Alestra S. de R.L. de C.V.
- Company type: Subsidiary
- Industry: IT Services
- Founded: 1995; 31 years ago
- Headquarters: San Pedro Garza García, Mexico, Mexico
- Area served: Mexico
- Key people: Armando Garza Sada (chairman) Rolando Zubirán Shetler (CEO)
- Products: ERP Cloud, Smart Mobility, Enterprise C-Computing
- Revenue: US$ 415 million (2014)
- Net income: US$ 103 million (2014)
- Total assets: US$ 628 million (2014)
- Number of employees: 1,800
- Parent: Alfa
- Website: www.alestra.mx

= Alestra =

Mexican IT services company

Alestra S. de R.L. de C.V., known as Alestra, is a Mexican IT Services company headquartered in San Pedro Garza García, Nuevo León, Mexico.

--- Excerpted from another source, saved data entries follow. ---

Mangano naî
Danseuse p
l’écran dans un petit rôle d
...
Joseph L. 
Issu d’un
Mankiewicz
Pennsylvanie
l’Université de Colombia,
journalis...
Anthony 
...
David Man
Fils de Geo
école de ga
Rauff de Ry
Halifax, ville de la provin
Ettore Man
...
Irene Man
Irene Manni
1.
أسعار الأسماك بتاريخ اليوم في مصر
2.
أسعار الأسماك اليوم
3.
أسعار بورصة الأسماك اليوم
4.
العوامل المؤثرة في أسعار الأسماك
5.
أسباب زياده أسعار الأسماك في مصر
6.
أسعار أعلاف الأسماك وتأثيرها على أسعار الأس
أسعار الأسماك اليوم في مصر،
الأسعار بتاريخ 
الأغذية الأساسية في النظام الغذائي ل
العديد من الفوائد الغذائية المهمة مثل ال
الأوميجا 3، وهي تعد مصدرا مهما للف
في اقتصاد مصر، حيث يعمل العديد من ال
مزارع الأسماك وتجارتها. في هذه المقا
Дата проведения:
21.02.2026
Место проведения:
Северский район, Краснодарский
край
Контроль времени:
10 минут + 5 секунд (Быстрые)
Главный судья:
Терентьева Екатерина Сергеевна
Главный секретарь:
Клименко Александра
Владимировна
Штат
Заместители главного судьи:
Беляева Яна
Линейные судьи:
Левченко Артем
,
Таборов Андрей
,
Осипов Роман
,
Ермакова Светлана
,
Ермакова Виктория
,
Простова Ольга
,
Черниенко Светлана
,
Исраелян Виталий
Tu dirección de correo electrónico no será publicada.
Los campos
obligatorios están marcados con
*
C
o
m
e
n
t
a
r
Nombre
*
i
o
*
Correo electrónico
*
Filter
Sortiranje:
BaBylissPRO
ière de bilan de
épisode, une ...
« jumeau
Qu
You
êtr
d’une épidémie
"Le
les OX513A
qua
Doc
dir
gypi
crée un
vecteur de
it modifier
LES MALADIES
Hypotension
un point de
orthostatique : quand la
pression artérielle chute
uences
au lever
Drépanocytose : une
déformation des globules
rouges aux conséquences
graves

It provides IT solutions for the corporate sector in Mexico. It is a subsidiary of the Mexican conglomerate Alfa.

Alestra reported revenues of $415 million for 2014. It employs more than 1,600 people and operates five data centers, 3 in Monterrey, 1 in Guadalajara, and 1 in Querétaro.

In 2011, its parent company, Alfa, acquired 49% of Alestra's shares from AT&T.

In January 2016, Alestra (through its parent company Alfa) bought Axtel.